Hard to remember we were in drought conditions only a few months back.

Today was a convivial morning rehearsal then afternoon performance by the singing group. Yesterday's rehearsing of the coming 25th August concert I video-ed in full, and this  morning delivered it on two DVDs to our pianist-cum-musical director Isobel. Which is more inspiring? The singing or the catching up on gossip over lunch? No contest really. It's the gossip. Hey, the music's nice too. Stand-out was Lois and Maureen chirruping the song 'Vilia' from Franz Lehar's The Merry Widow. And the costume appearances in several different numbers by the girls, to wit, Gwenda, Angie, Joan and Elsie. A veil is drawn over yesterday's spectacular unrehearsed event involving a certain group member who sings and also plays a brass instrument, although not simultaneously. That narrows the field, but the actual identity of the individual remains our little secret. To hear the name, send me a substantial sum via Western Union, or just the cash in a plain brown envelope.

I have, to date, put up eleven websites which are in the nature of a minor marketing presence - not counting other affiliate links. My plan is to promote from other, dedicated, blog sites on domains which I own. THIS blog (WillsWarble) is hosted on Blogspot.com which itself is owned by the mighty monster Google. So in effect I don't own my blog.

If you want to view a sample web-page which will soon be accessed from my new 'commercial' blog - this one offers a product which consists of five cookery e-books - here is the link. The site is being submitted by a proprietory software to over a hundred and fifty search engines (and you thought there was only Google and Yahoo and a handful more: my favourites used to be Lycos and AltaVista, but it seems that they are relative minnows these days).

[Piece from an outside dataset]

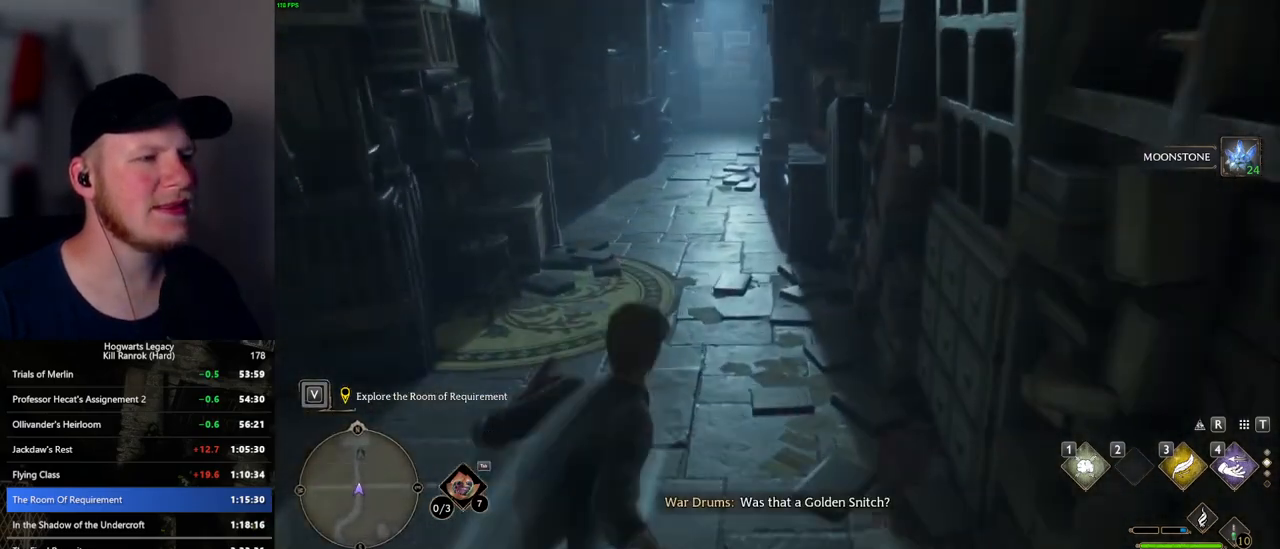
{"keys": ["space", "w"], "mouse": [], "events": []}
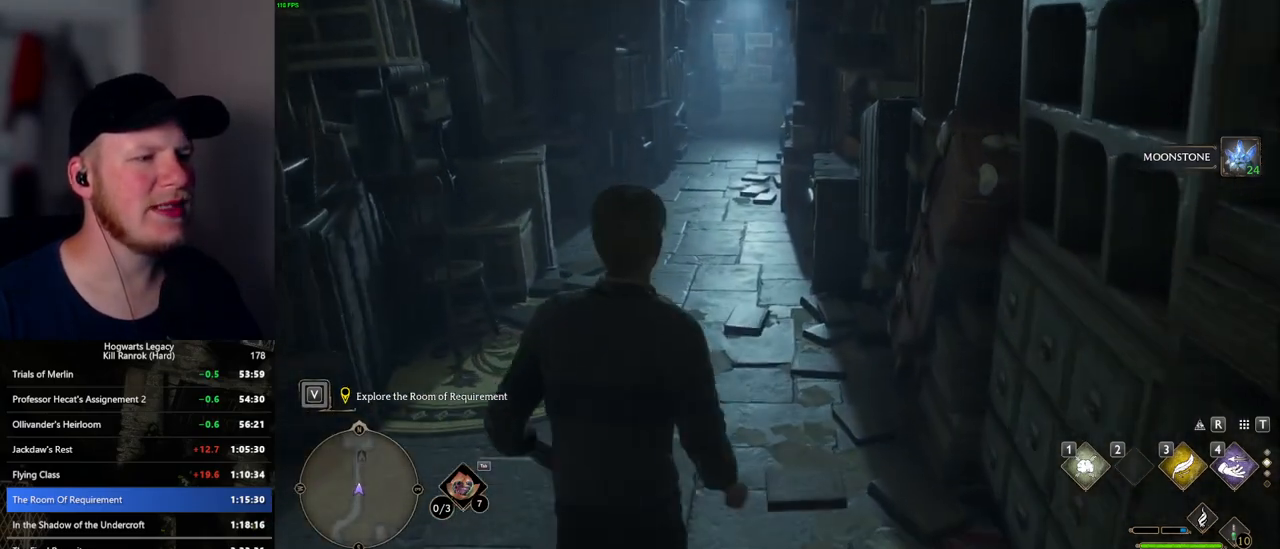
{"keys": ["w"], "mouse": [], "events": [[134, "space", "up"]]}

And yes, I AM getting more interested in cooking, as an upgrade from my repertoire hitherto of fruit juice plus boiled egg or poached egg, toast and mulberry jam, bananas in pyjamas and pot of tea. The bananas don't wear the PJs, I do. And, OK, they're actually trackie pants. The last time I wore the classical striped pyjamas was about 1949. As for the foodie connection, I have also contributed a short book on good nutrition which will shortly be available in hard copy through another mighty monster, Amazon.com.

Sunday 1 August 2010

Marathon in Barcelona

I just watched Austar's live transmission from Barcelona on the Eurosport Channel, seeing the finish of the European Games marathon. It was won convincingly by Swiss runner Roethlin for his country's gold medal (actually Switzerland's first ever medal in the Games) in just over two hours fifteen minutes, far ahead of the second placegetter Jose Martinez of the home country, Spain. The winner had been the silver medalist at the last European Games four years ago in Gothenburg, which is a nice progression. Russian Safronov came third, thus taking bronze.

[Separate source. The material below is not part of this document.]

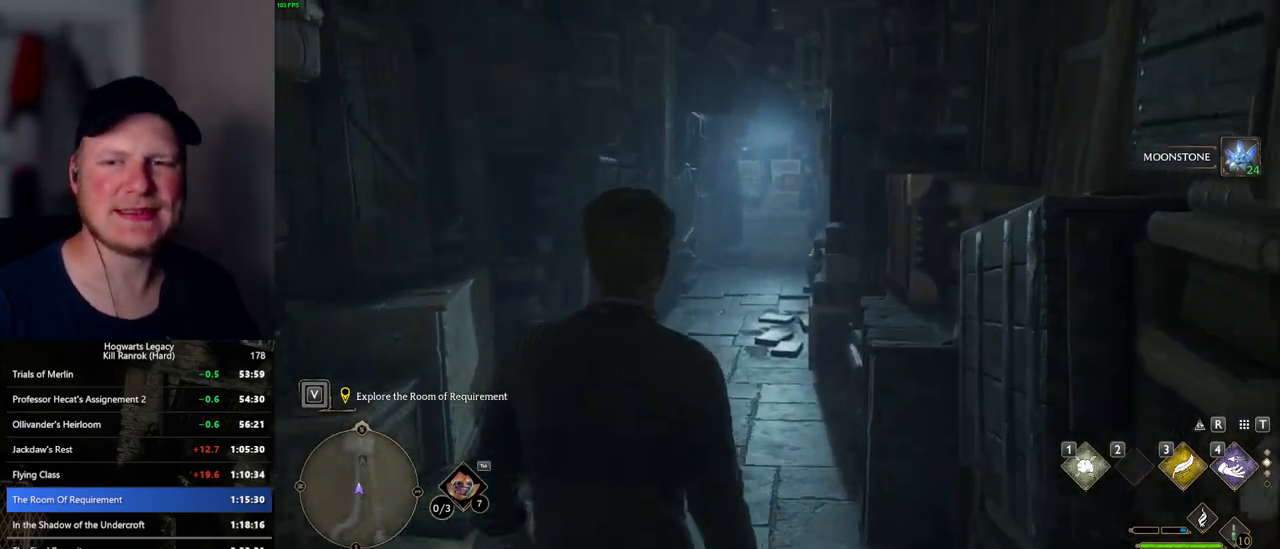
{"keys": ["w"], "mouse": [], "events": []}
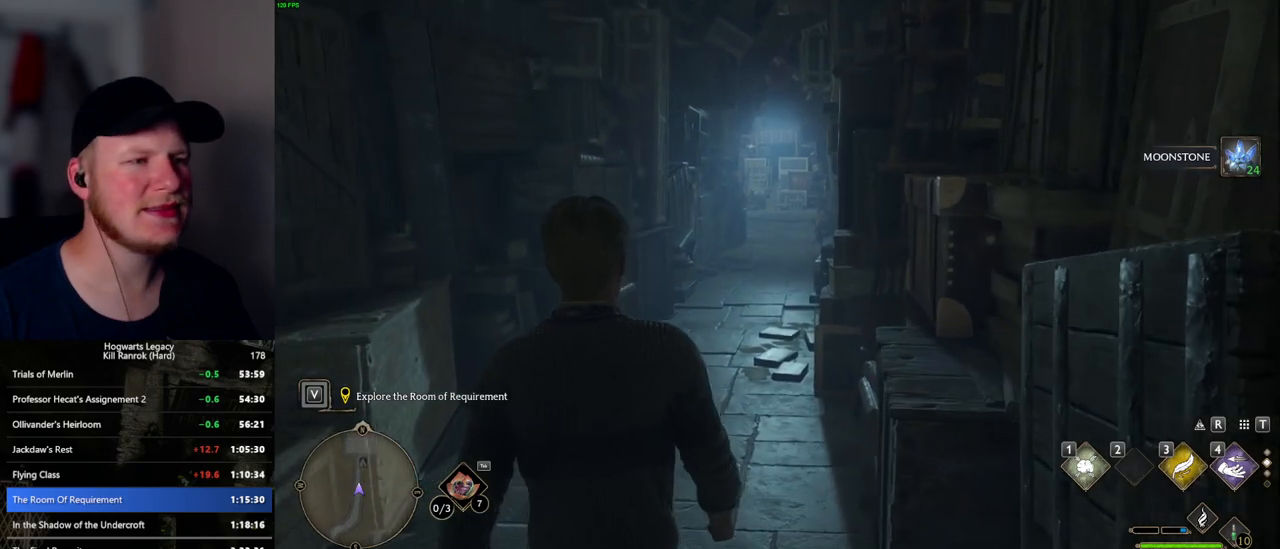
{"keys": ["w"], "mouse": [], "events": []}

I can't say that I routinely follow international athletics, but the mystique and marvel of distance running is a phenomenon in its own class. Two classy marathoners "back in the day" were among my acquaintances, on different continents, but that connection over the years gave me a small insight into that arcane world. Those athletes, indeed all elite performers and all dedicated sportsfolk, are amazing and deserve our admiration.

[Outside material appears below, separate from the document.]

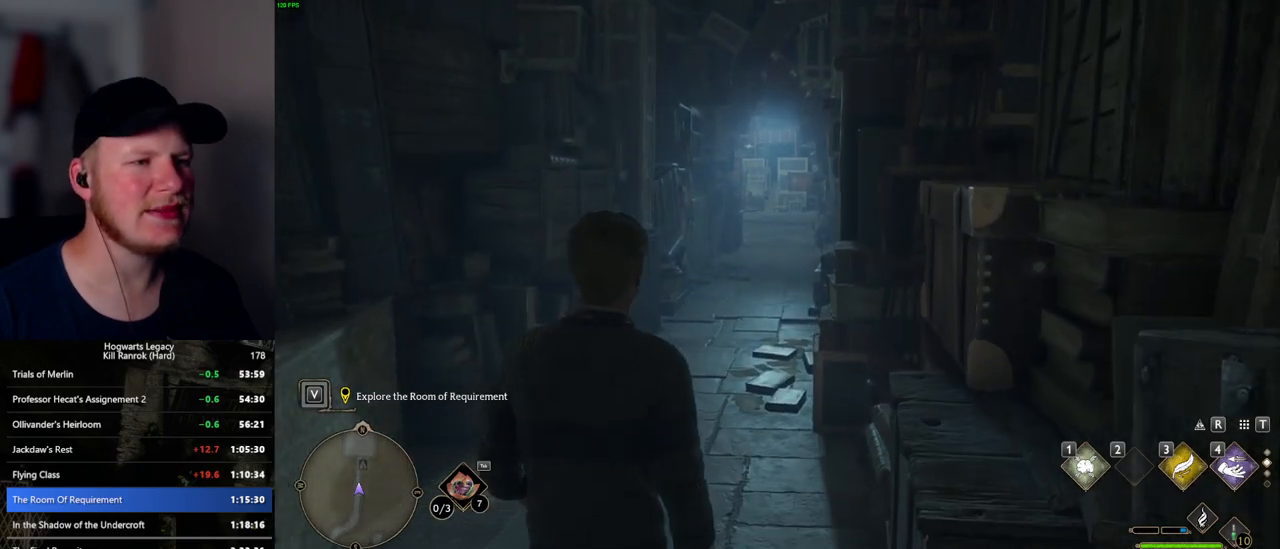
{"keys": ["w"], "mouse": [], "events": []}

The extra frisson for me as the cameras followed the race through the Catalan capital Barcelona, was seeing the featured famous Sagrada Familia (Holy Family) Church. You've seen its distincive image many times. This is the most striking piece of architecture by that eccentric genius Antonio Gaudi, and I saw it "in the flesh" as a fifteen year old, as a half-built and apparently never-to-be-completed structure. I was bemused rather than overmuch impressed and I didn't go on to become either an architect or an artist. Not that I was likely to.

It has been a strange week. Severe challenges have come the way of several people I know. Let's hope things settle down.